Task directions> When you copy the listing, reproduce each line as it appears and omit every image.

Supplied data>
━━━━━━━━

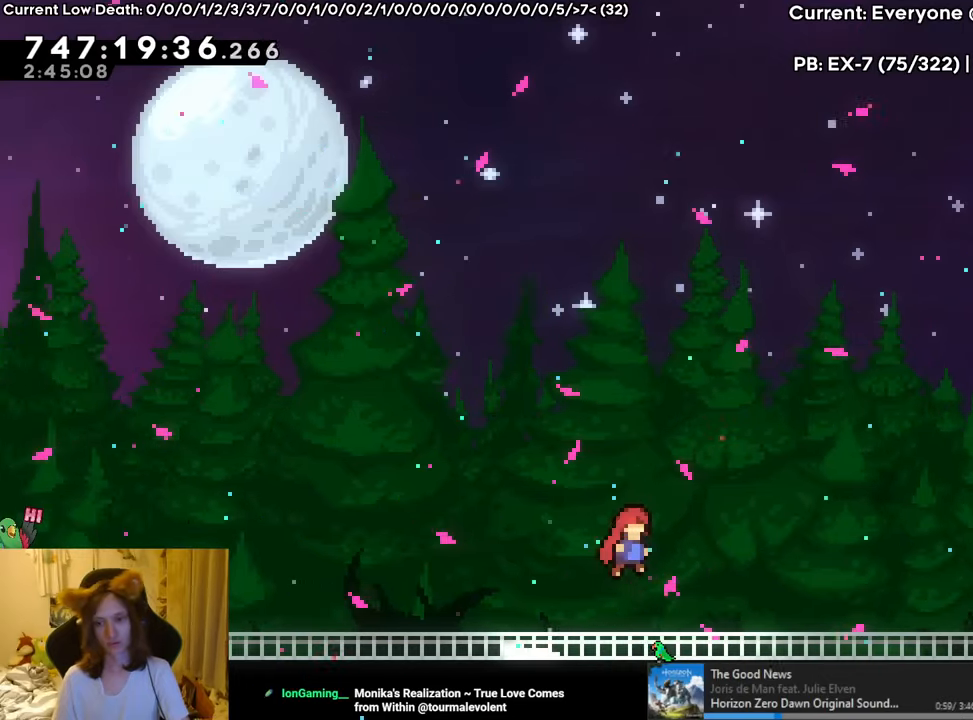
Gameplay with a controller (Nintendo layout); each line is a JSON object with the inputs held at the frame after it. "events" lists button and stick changes between this image and that frame as [ms after this image, input, new state], when the widget could be followed in between. Not read: DPAD_DOWN HOME L1 L3 R3.
{"buttons": ["R1"], "left_stick": "right", "right_stick": "center", "events": [[284, "B", "down"], [418, "B", "up"]]}
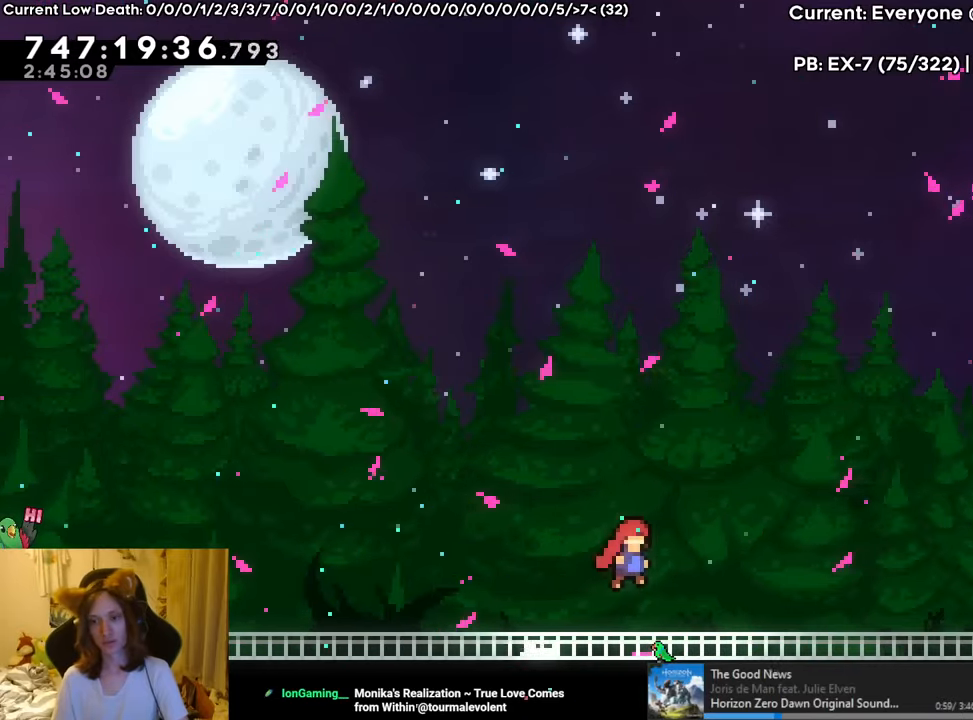
{"buttons": ["R1"], "left_stick": "right", "right_stick": "center", "events": [[234, "B", "down"], [417, "B", "up"]]}
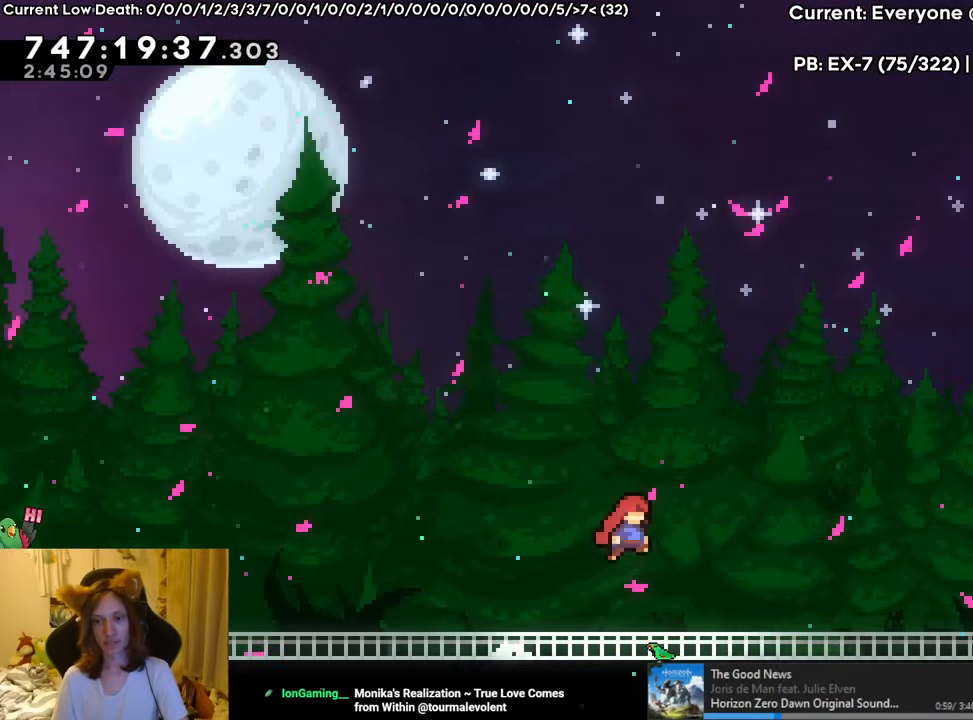
{"buttons": ["R1"], "left_stick": "right", "right_stick": "center", "events": [[234, "B", "down"], [317, "B", "up"]]}
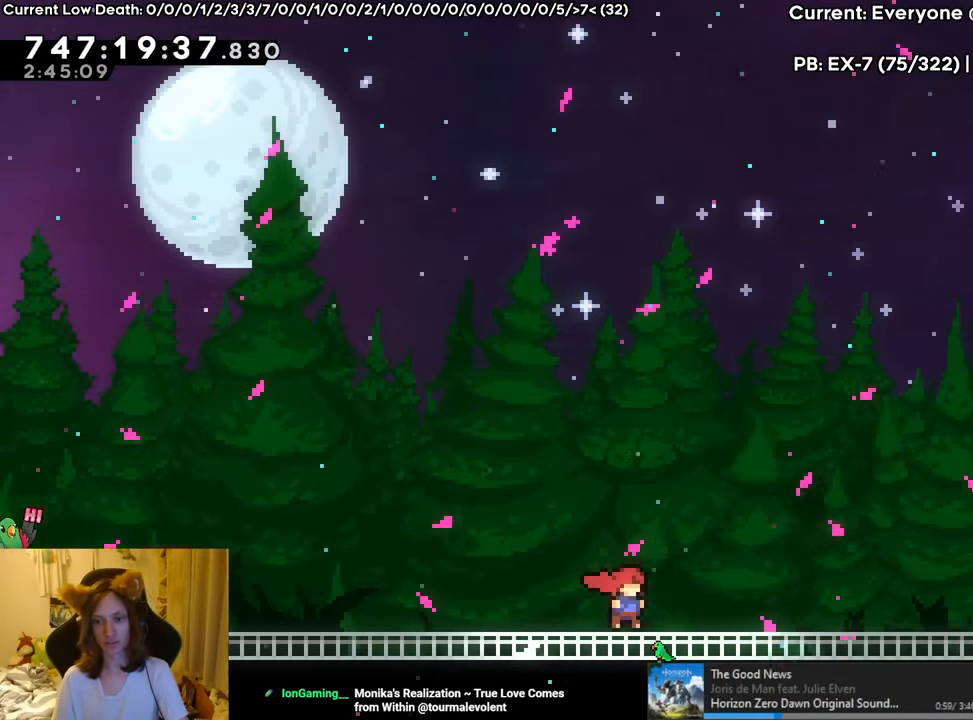
{"buttons": ["B", "R1"], "left_stick": "right", "right_stick": "center", "events": [[83, "B", "down"], [167, "B", "up"], [467, "B", "down"]]}
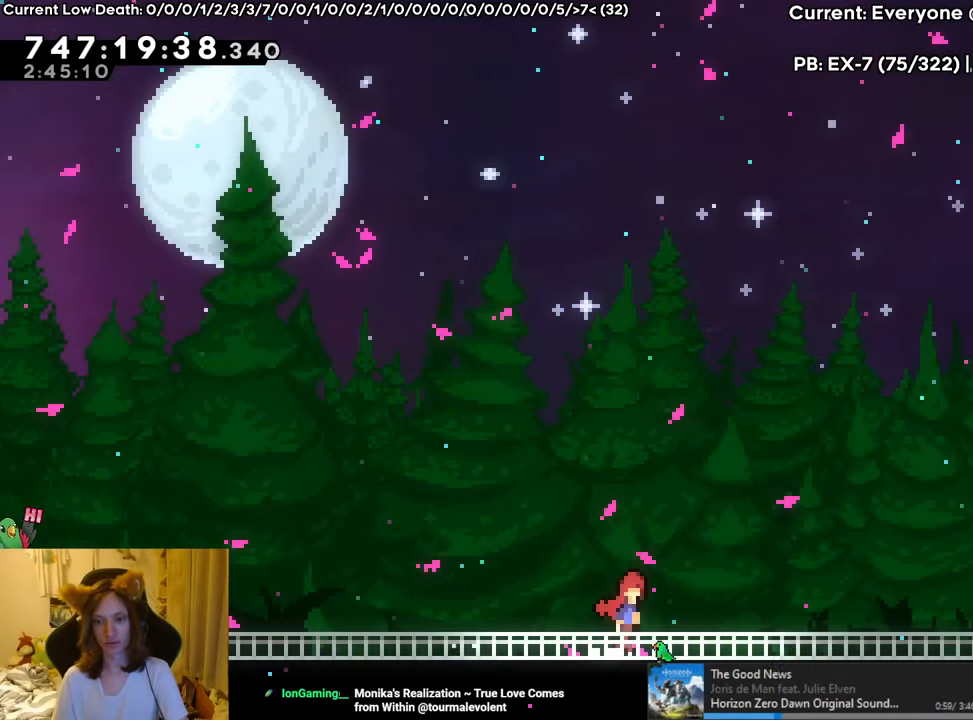
{"buttons": ["R1"], "left_stick": "right", "right_stick": "center", "events": [[17, "B", "up"], [301, "B", "down"], [351, "B", "up"]]}
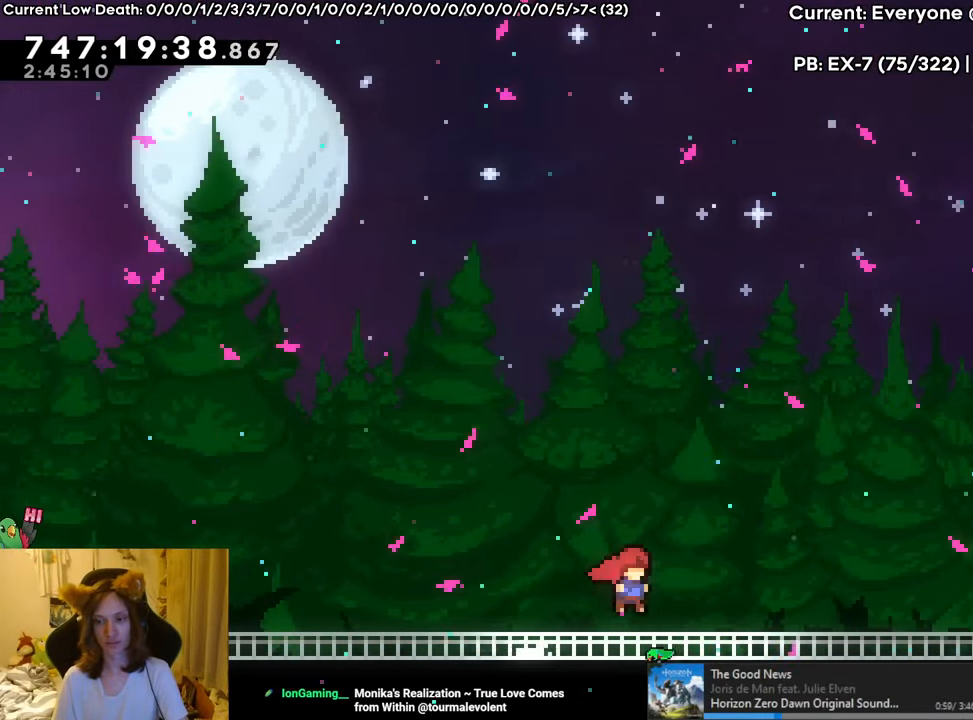
{"buttons": ["R1"], "left_stick": "right", "right_stick": "center", "events": [[117, "B", "down"], [234, "B", "up"]]}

━━━━━━━━

Response>
Gameplay with a controller (Nintendo layout); each line is a JSON object with the inputs held at the frame after it. "events" lists button and stick changes between this image and that frame as [ms after this image, input, new state], when the widget could be followed in between. Not read: DPAD_DOWN HOME L1 L3 R3.
{"buttons": ["R1"], "left_stick": "right", "right_stick": "center", "events": [[284, "B", "down"], [418, "B", "up"]]}
{"buttons": ["R1"], "left_stick": "right", "right_stick": "center", "events": [[234, "B", "down"], [417, "B", "up"]]}
{"buttons": ["R1"], "left_stick": "right", "right_stick": "center", "events": [[234, "B", "down"], [317, "B", "up"]]}
{"buttons": ["B", "R1"], "left_stick": "right", "right_stick": "center", "events": [[83, "B", "down"], [167, "B", "up"], [467, "B", "down"]]}
{"buttons": ["R1"], "left_stick": "right", "right_stick": "center", "events": [[17, "B", "up"], [301, "B", "down"], [351, "B", "up"]]}
{"buttons": ["R1"], "left_stick": "right", "right_stick": "center", "events": [[117, "B", "down"], [234, "B", "up"]]}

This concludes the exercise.